To investigate the relationship between intestinal damage and gastric pH, we measured colonic expression of tight junction protein TJP1, a marker of epithelial barrier integrity. Indeed, we observed a positive correlation between TJP1 expression and gastric pH during C. rodentium infection (rho = 0.53, p = 0.02; Figs 7B and S6C), such that lower gastric pH reflected decreased colonic barrier integrity. In contrast, serum levels of calprotectin, a general marker of systemic host inflammatory state altered by infection, did not correlate with gastric pH (rho = −0.299, p = 0.2; S6D and S6E Fig).

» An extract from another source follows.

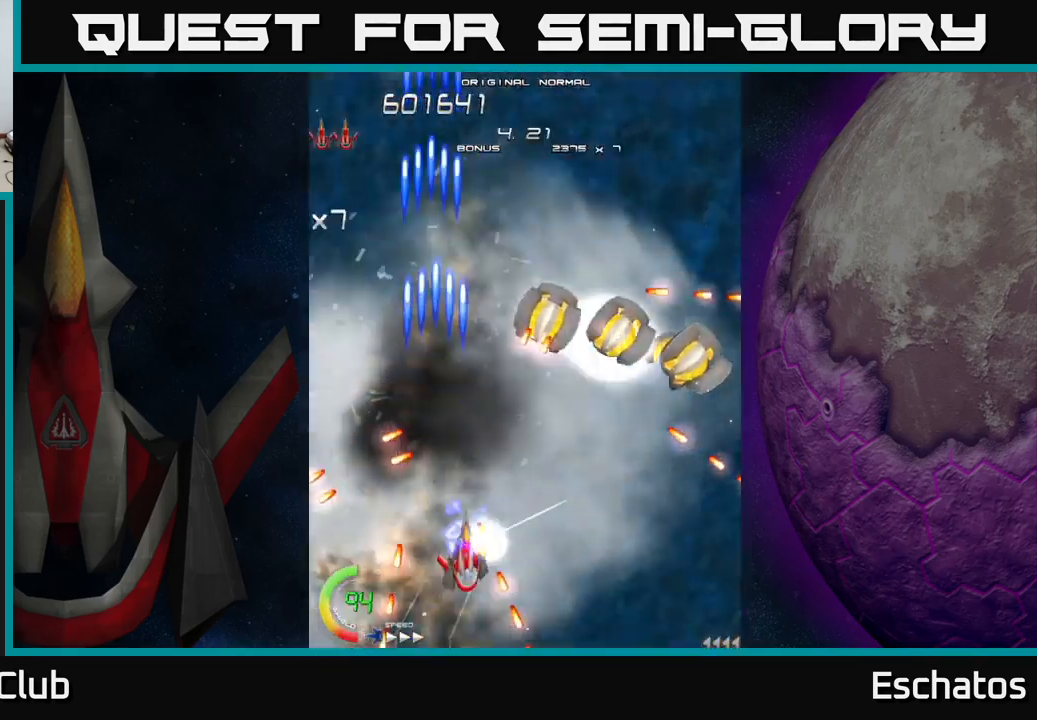
{"buttons": ["X", "DPAD_DOWN", "DPAD_RIGHT"], "left_stick": "center", "right_stick": "center", "events": [[17, "X", "up"], [167, "DPAD_UP", "down"], [317, "X", "down"], [384, "A", "up"], [384, "DPAD_UP", "up"], [450, "DPAD_DOWN", "down"]]}
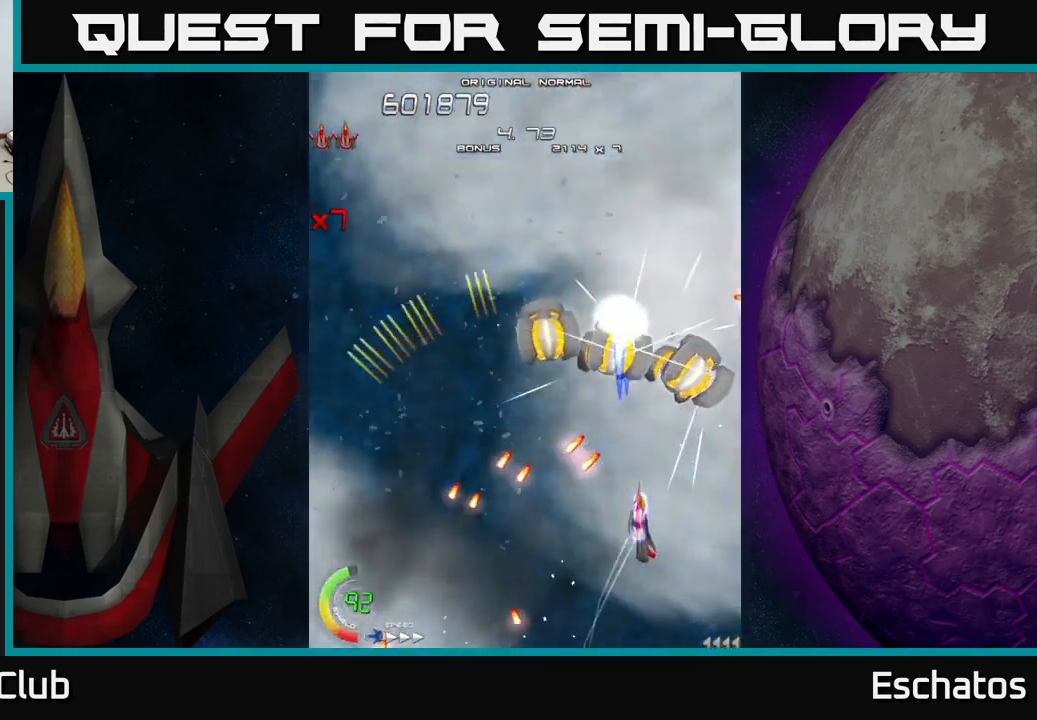
{"buttons": ["X", "DPAD_LEFT"], "left_stick": "center", "right_stick": "center", "events": [[34, "DPAD_DOWN", "up"], [217, "DPAD_DOWN", "down"], [300, "DPAD_RIGHT", "up"], [334, "DPAD_LEFT", "down"], [417, "DPAD_DOWN", "up"]]}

To further test the relationship between intestinal damage and gastric pH, we colonized mice with either wild-type C. rodentium, a type III secretion system-deficient mutant strain (ΔescN), or murine commensal E. coli isolate Mt1B1 (Fig 7C). The ΔescN and commensal Mt1B1 strains are capable of causing only a moderate to negligible level of tissue pathology and inflammation upon murine colonization, respectively [35,36,67], as confirmed by inflammatory cytokine levels in the colon (S6F Fig). Due to the inability of the ΔescN to persist within the mouse gut, we sampled mice at 4 days pi when bacterial burdens were expected to be similar across all groups. We found that gastric pH did not decrease in response to commensal E. coli Mt1B1, and that ΔescN inoculation resulted in only a mild, nonsignificant, decrease in gastric pH (Fig 7D). Furthermore, unlike in wild-type C. rodentium infection, colonization rates of ΔescN DBS100 and Mt1B1 did not correlate with gastric pH (S6G Fig), suggesting that bacterial colonization in the absence of tissue pathology does not affect gastric pH.

We further measured expression levels of HRH2, which were found to be significantly lower in response to colonization by the ΔescN strain, with no differences observed between naïve and Mt1B1-colonized mice (Fig 7E). However, we did find elevated expression of GAST in ΔescN colonized mice, likely accounting for the moderate decrease observed in gastric pH (Fig 7E). This increase in GAST expression again corresponded with decreased expression of TJP1 in the colon of mice colonized with the ΔescN strain but not E. coli Mt1B1, further supporting the relationship between colonic epithelial barrier integrity and gastric pH (Fig 7F). Together, these results indicate that decreased gastric pH may be a widespread host response to intestinal damage.